RECORDS PROVIDED
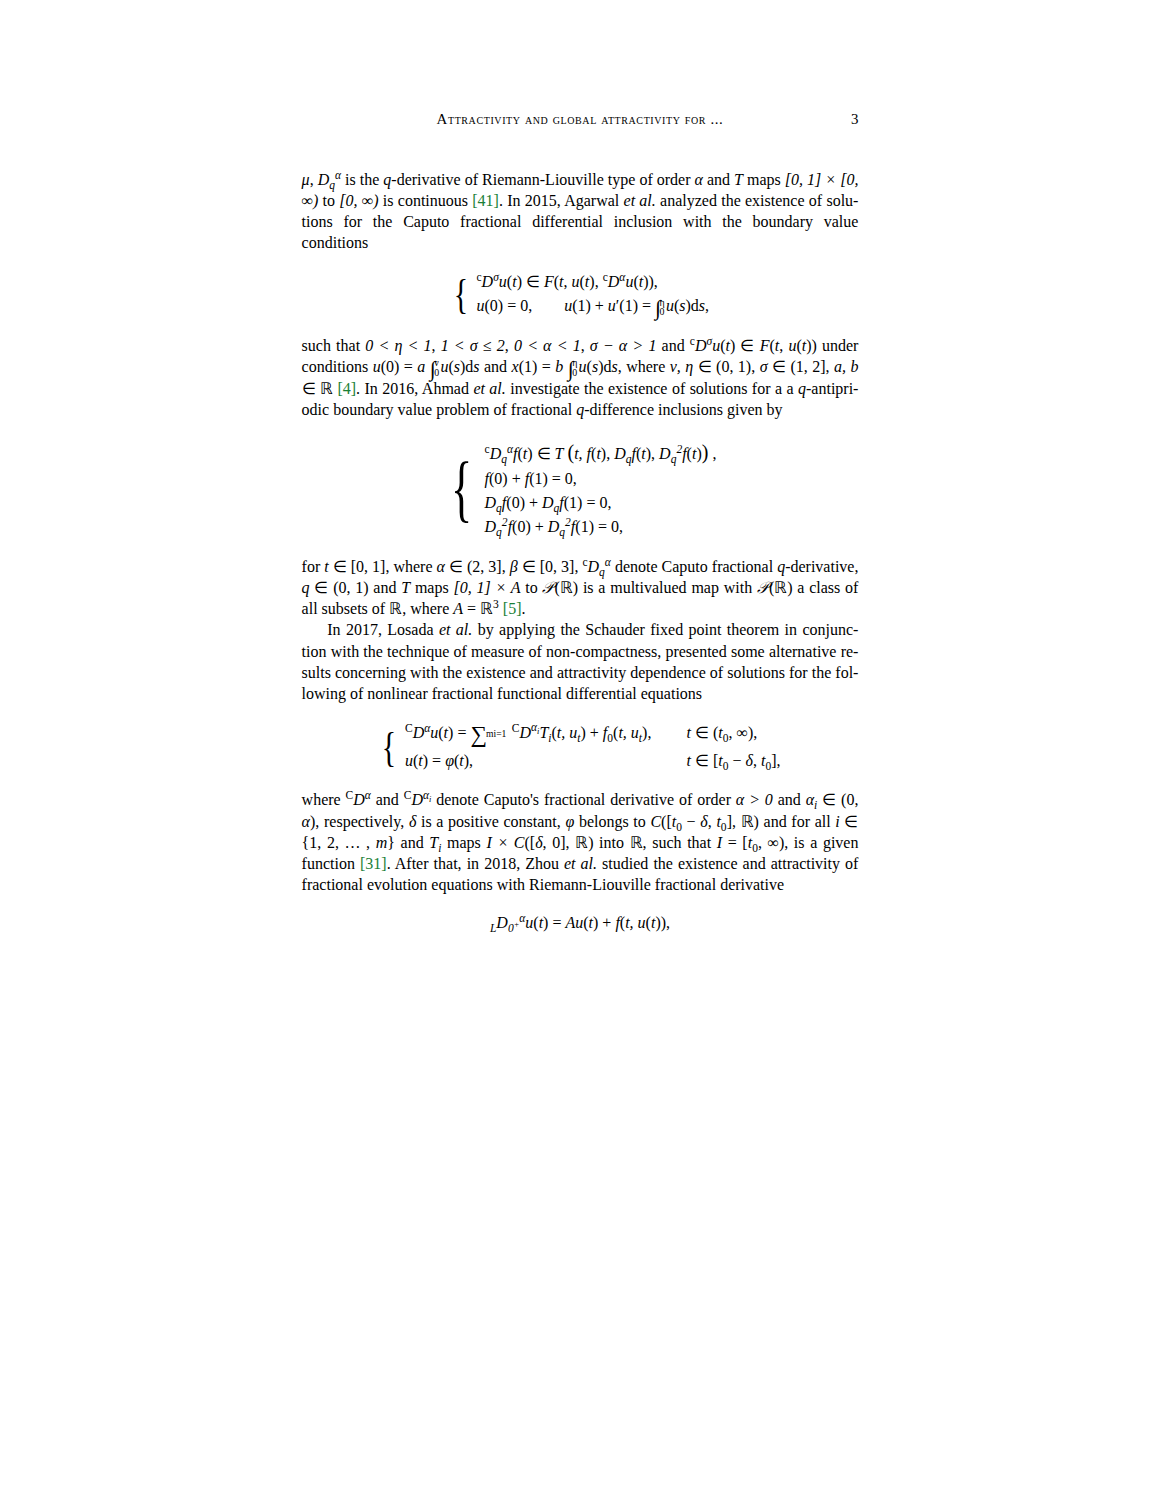Attractivity and global attractivity for ... 3
μ, Dqα is the q-derivative of Riemann-Liouville type of order α and T maps [0, 1] × [0, ∞) to [0, ∞) is continuous [41]. In 2015, Agarwal et al. analyzed the existence of solutions for the Caputo fractional differential inclusion with the boundary value conditions
{
cDσu(t) ∈ F(t, u(t), cDαu(t)),
u(0) = 0, u(1) + u′(1) = ∫η 0 u(s)ds,
such that 0 < η < 1, 1 < σ ≤ 2, 0 < α < 1, σ − α > 1 and cDσu(t) ∈ F(t, u(t)) under conditions u(0) = a ∫ν 0 u(s)ds and x(1) = b ∫η 0 u(s)ds, where ν, η ∈ (0, 1), σ ∈ (1, 2], a, b ∈ ℝ [4]. In 2016, Ahmad et al. investigate the existence of solutions for a a q-antipriodic boundary value problem of fractional q-difference inclusions given by
{
cDqαf(t) ∈ T (t, f(t), Dqf(t), Dq2f(t)) ,
f(0) + f(1) = 0,
Dqf(0) + Dqf(1) = 0,
Dq2f(0) + Dq2f(1) = 0,
for t ∈ [0, 1], where α ∈ (2, 3], β ∈ [0, 3], cDqα denote Caputo fractional q-derivative, q ∈ (0, 1) and T maps [0, 1] × A to 𝒫(ℝ) is a multivalued map with 𝒫(ℝ) a class of all subsets of ℝ, where A = ℝ3 [5].
In 2017, Losada et al. by applying the Schauder fixed point theorem in conjunction with the technique of measure of non-compactness, presented some alternative results concerning with the existence and attractivity dependence of solutions for the following of nonlinear fractional functional differential equations
{
CDαu(t) = ∑mi=1 CDαiTi(t, ut) + f0(t, ut),
t ∈ (t0, ∞),
u(t) = φ(t),
t ∈ [t0 − δ, t0],
where CDα and CDαi denote Caputo's fractional derivative of order α > 0 and αi ∈ (0, α), respectively, δ is a positive constant, φ belongs to C([t0 − δ, t0], ℝ) and for all i ∈ {1, 2, … , m} and Ti maps I × C([δ, 0], ℝ) into ℝ, such that I = [t0, ∞), is a given function [31]. After that, in 2018, Zhou et al. studied the existence and attractivity of fractional evolution equations with Riemann-Liouville fractional derivative
LD0+αu(t) = Au(t) + f(t, u(t)),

EXERCISE DIRECTIONS
Each line in the data that holds the string "cDσu" must be returned.

EXERCISE ANSWER
cDσu(t) ∈ F(t, u(t), cDαu(t)),
such that 0 < η < 1, 1 < σ ≤ 2, 0 < α < 1, σ − α > 1 and cDσu(t) ∈ F(t, u(t)) under conditions u(0) = a ∫ν 0 u(s)ds and x(1) = b ∫η 0 u(s)ds, where ν, η ∈ (0, 1), σ ∈ (1, 2], a, b ∈ ℝ [4]. In 2016, Ahmad et al. investigate the existence of solutions for a a q-antipriodic boundary value problem of fractional q-difference inclusions given by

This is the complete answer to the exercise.